Referring to the graph, housing affordability verses income was the best it has ever been since 2003, and I had a feeling there was pent up purchasing power just waiting for that uplift to release, where everyone would come out of the woodwork for fear of missing out on the boom. I decided that it was a good time to buy a block of land, as building prices were down during the market downturn and I could secure today’s price, but finish the build as prices increased. We purchased our current block and home in June 2013 negotiating a large discount from the developer, who was struggling to reach their end of financial year targets. Imagine negotiating upwards of $35,000 discounts at a housing estate sales office now with waiting lines for the land! We went on to build and saw the value of our land alone rise $250,000 from the boom period of 2015-2016. As opposed to what the naysayers said, it wasn’t just dumb luck I had brought when I did, but the results of many years of reading as much property literature as I could, following tried and tested forecasting methods and ignoring the constant and unsubstantiated doom and gloom.
So where to now?
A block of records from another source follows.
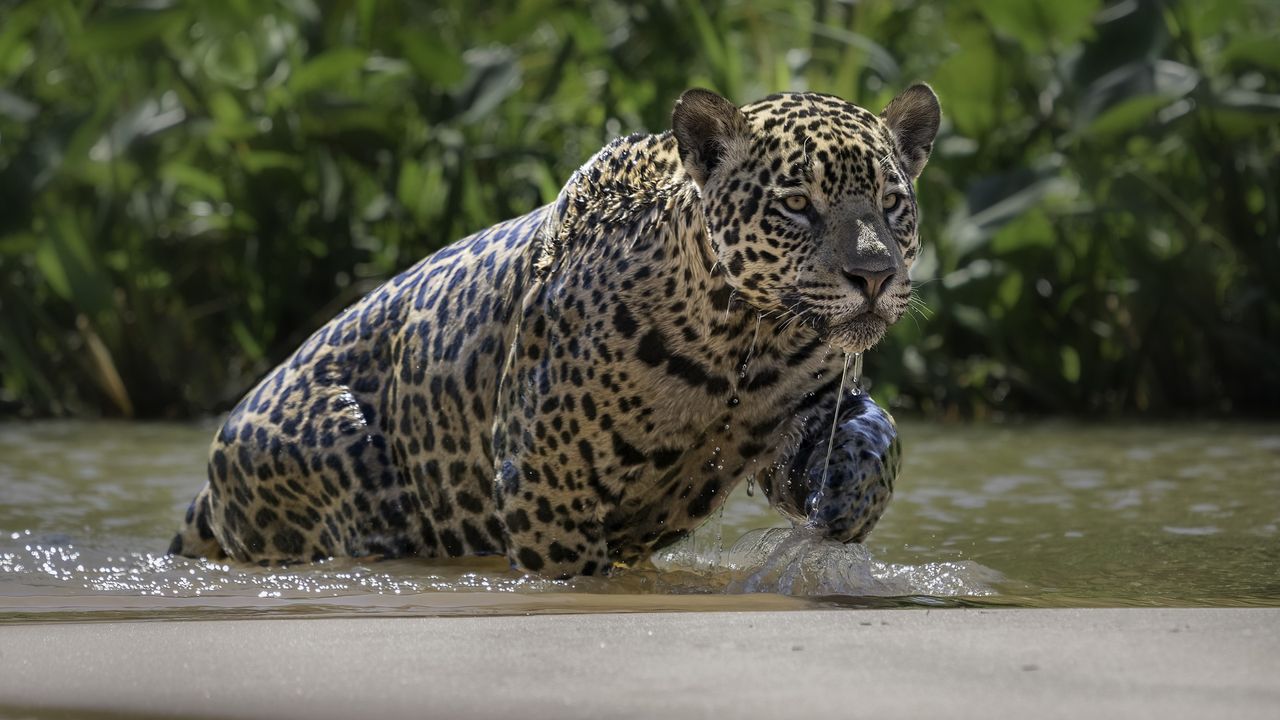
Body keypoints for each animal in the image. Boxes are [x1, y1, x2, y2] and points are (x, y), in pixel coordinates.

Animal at [168, 85, 941, 578]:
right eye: (798, 205)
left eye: (891, 202)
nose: (874, 276)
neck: (739, 341)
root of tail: (216, 456)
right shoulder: (547, 482)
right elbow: (570, 572)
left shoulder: (798, 406)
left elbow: (880, 432)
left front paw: (843, 499)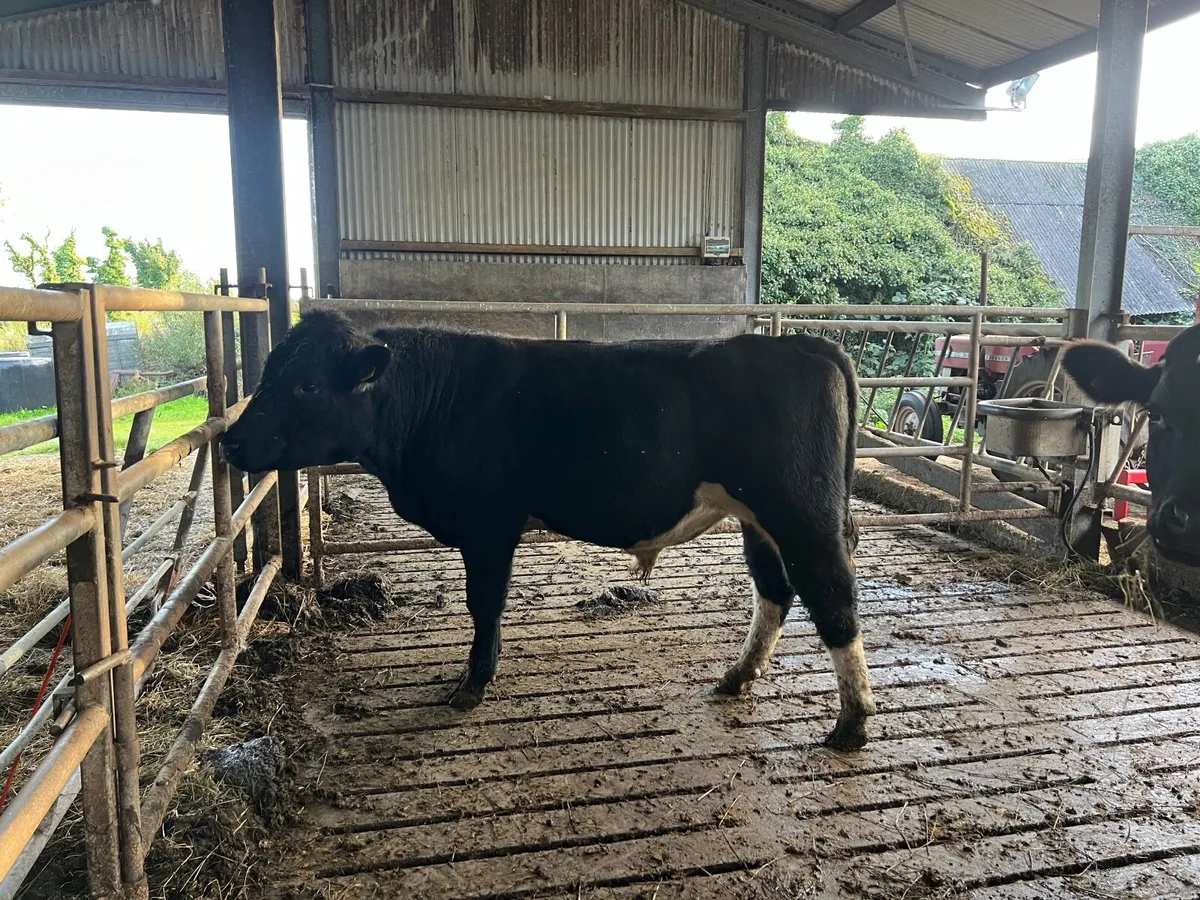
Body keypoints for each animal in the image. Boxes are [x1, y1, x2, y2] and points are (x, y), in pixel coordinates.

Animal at [222, 310, 876, 750]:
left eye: (307, 383)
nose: (230, 440)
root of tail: (806, 344)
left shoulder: (488, 523)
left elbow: (484, 603)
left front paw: (472, 684)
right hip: (758, 519)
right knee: (774, 590)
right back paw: (738, 677)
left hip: (802, 513)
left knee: (834, 597)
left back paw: (852, 721)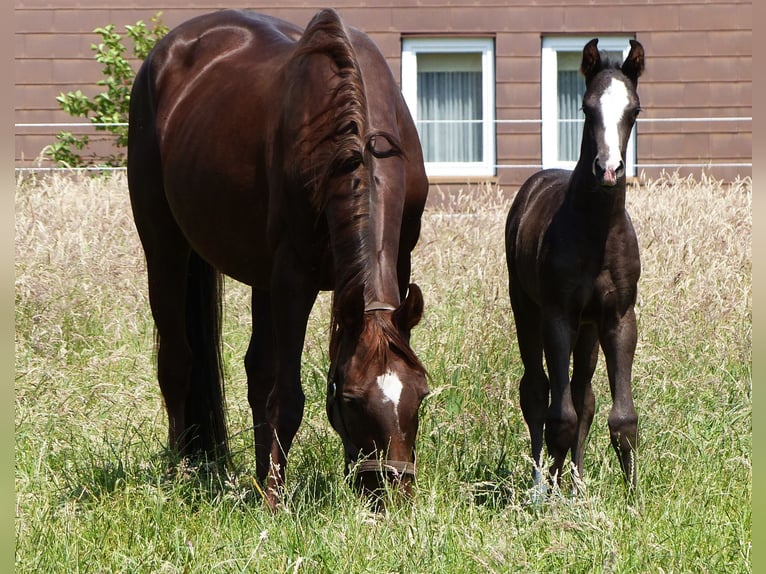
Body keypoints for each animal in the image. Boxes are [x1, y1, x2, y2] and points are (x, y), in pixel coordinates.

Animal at [124, 9, 432, 508]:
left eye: (420, 395)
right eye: (352, 400)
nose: (391, 492)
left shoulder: (393, 264)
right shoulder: (294, 279)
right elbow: (288, 396)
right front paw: (274, 499)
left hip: (259, 276)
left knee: (256, 371)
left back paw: (252, 471)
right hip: (165, 248)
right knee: (176, 361)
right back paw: (182, 471)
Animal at [508, 39, 644, 496]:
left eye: (634, 109)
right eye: (586, 108)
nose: (609, 168)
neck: (596, 232)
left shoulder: (618, 317)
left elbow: (621, 418)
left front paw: (632, 499)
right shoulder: (558, 317)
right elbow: (559, 416)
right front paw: (546, 493)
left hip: (588, 328)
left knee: (583, 396)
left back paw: (578, 485)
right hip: (526, 309)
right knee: (536, 391)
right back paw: (538, 482)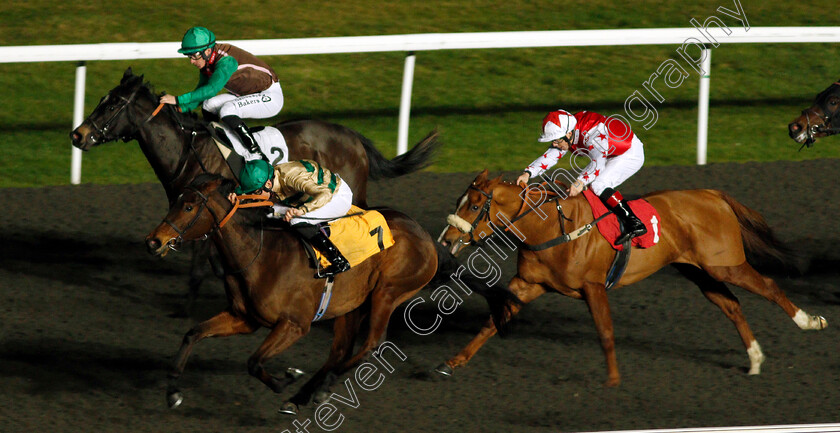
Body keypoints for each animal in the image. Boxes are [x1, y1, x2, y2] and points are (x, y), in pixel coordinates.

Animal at [71, 69, 440, 316]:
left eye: (113, 105)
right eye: (101, 100)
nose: (78, 135)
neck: (188, 152)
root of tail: (353, 137)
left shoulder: (205, 210)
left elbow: (198, 267)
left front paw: (188, 306)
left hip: (351, 195)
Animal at [143, 174, 520, 414]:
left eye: (188, 208)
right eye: (175, 201)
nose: (154, 241)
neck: (259, 254)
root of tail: (427, 237)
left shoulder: (294, 324)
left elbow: (254, 362)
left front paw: (284, 379)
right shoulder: (243, 317)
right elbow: (193, 334)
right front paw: (173, 392)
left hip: (388, 292)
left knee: (370, 344)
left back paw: (319, 388)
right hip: (351, 305)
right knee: (340, 351)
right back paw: (303, 395)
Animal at [440, 170, 828, 386]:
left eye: (473, 206)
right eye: (458, 200)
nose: (446, 239)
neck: (551, 227)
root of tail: (712, 194)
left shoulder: (593, 286)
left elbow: (606, 332)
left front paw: (612, 381)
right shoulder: (529, 284)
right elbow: (491, 322)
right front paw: (452, 363)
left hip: (725, 264)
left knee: (770, 286)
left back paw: (809, 321)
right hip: (697, 271)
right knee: (731, 305)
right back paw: (755, 358)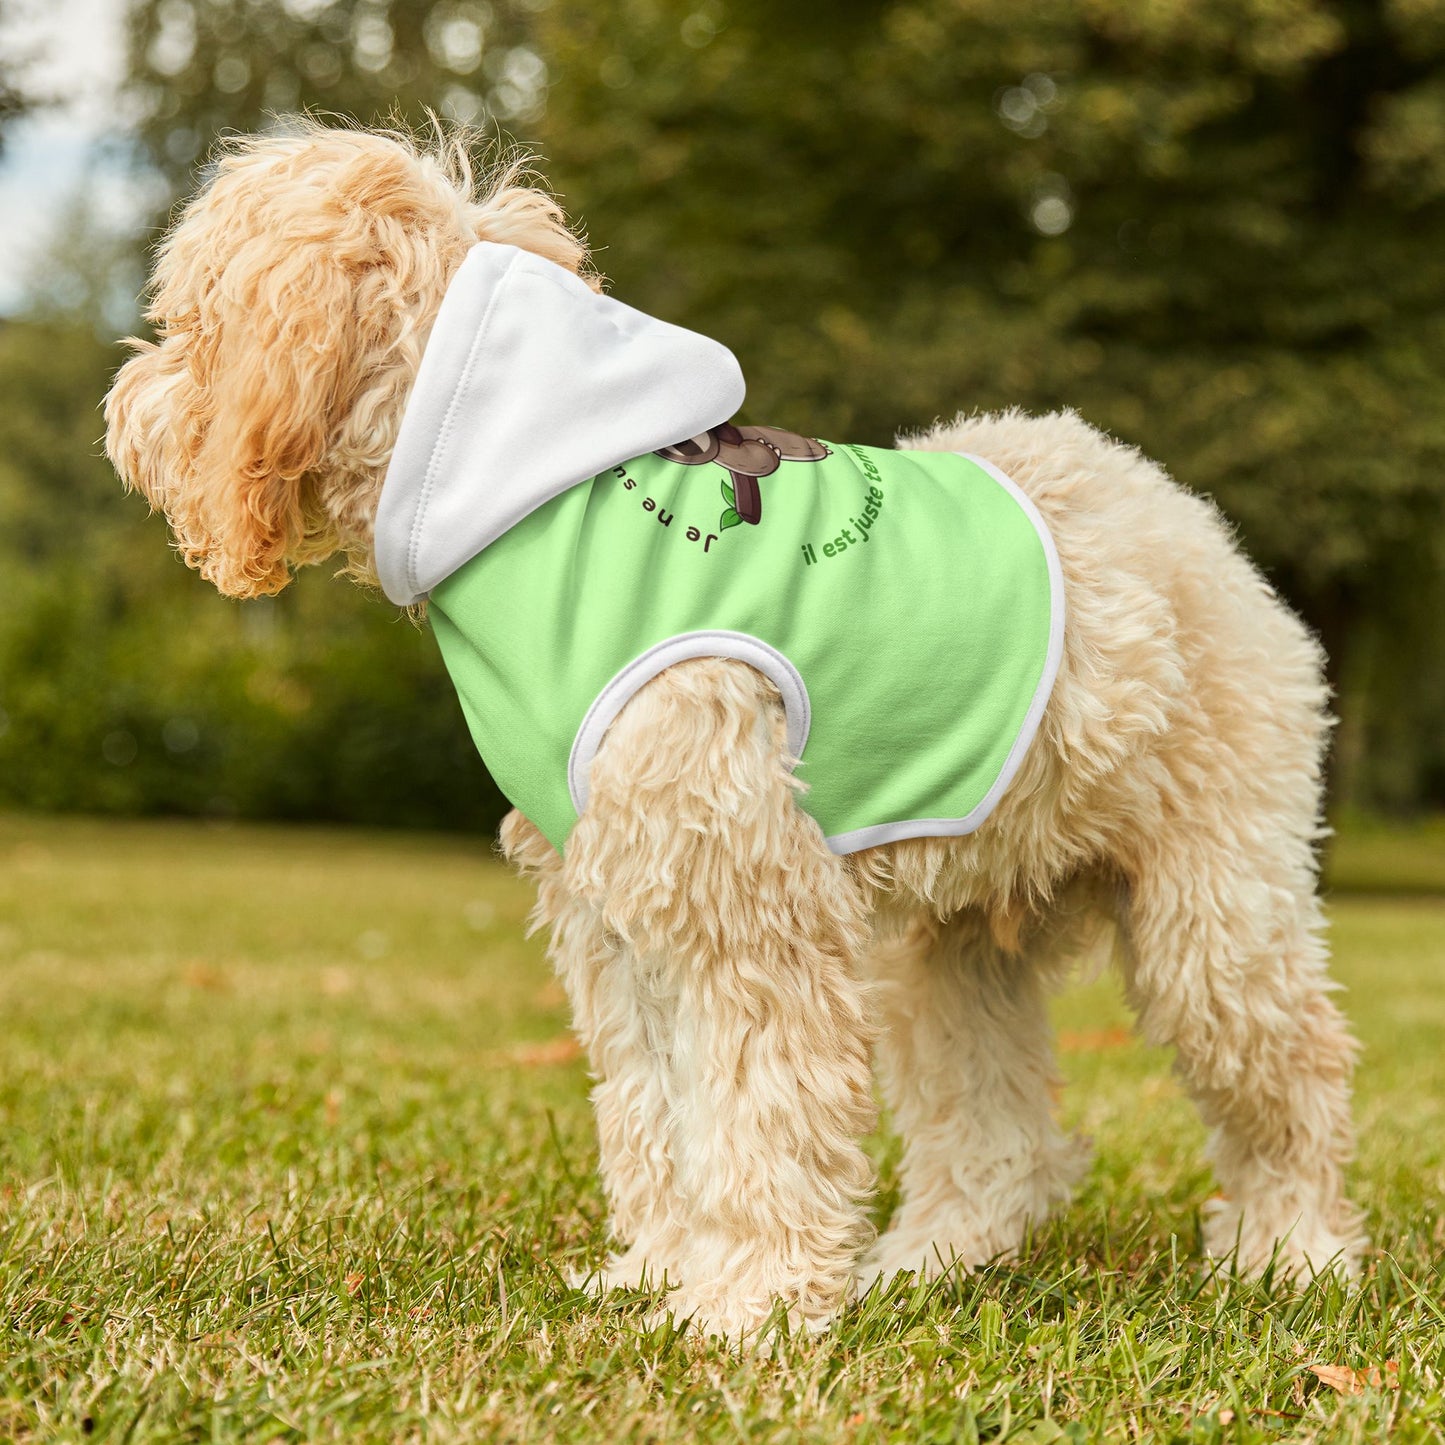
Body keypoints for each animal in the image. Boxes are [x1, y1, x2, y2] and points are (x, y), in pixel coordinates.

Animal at [104, 124, 1364, 1340]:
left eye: (190, 318)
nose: (124, 407)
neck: (526, 497)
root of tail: (1184, 517)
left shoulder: (744, 904)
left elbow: (759, 1110)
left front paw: (747, 1305)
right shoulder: (619, 911)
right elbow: (656, 1111)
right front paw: (661, 1273)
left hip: (1212, 910)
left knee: (1292, 1073)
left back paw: (1290, 1252)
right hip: (950, 946)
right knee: (996, 1133)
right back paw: (928, 1260)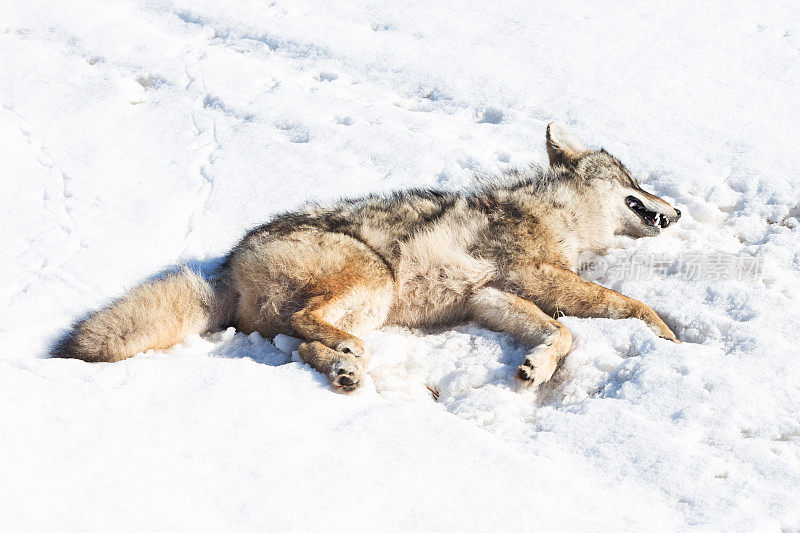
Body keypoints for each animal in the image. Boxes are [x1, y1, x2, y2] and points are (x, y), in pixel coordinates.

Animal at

Well housing affordability is undoubtably high at the moment, the worst it has been for a while. In similar situations after the 2000 boom and 2007 boom, house prices dropped slightly, before flattening out for a number of years, while incomes caught up and affordability improves. So I’d agree with the naysayers at the moment, that house prices will drop, though slightly very soon, and then stay flat for a while. What have I done recently with this timing – I have just sold our principal place of residence at the peak of the market, which will limit my exposure to the drop and increase my cash available to take advantage of buying opportunities during the flat period, likely around 2018/2019, with the next boom around 2023. For those looking to buy, just look at the history of house prices, having increased 30 fold since 1975, anytime is a good time to buy if you plan to hold for the long term. But in the short term, don’t feel rushed as there is plenty of time to make that purchase in the up-coming buyers’ market and prices are over-inflated just now, though people have personal reasons that don’t often align with the market movements. For millennials and naysayers complaining about affordability, I’d suggest sacrificing some of life’s luxuries, such as smashed avo, just as the generations before have done to get into the market. Housing affordability is bad at the moment, but will improve with your incomes over time and there is no rush at the fear of missing out.
If you want yesterday’s prices, go ahead and build a 60m² 2-bedroom home in the country as you’re parents had to start with and you’ll see affordability now is much the same as it has been, it is just the circumstances and contexts have changed and adapted with time and so should the buyers too. Otherwise unfortunately you can’t have your smashed avo and eat it too, it’s just life.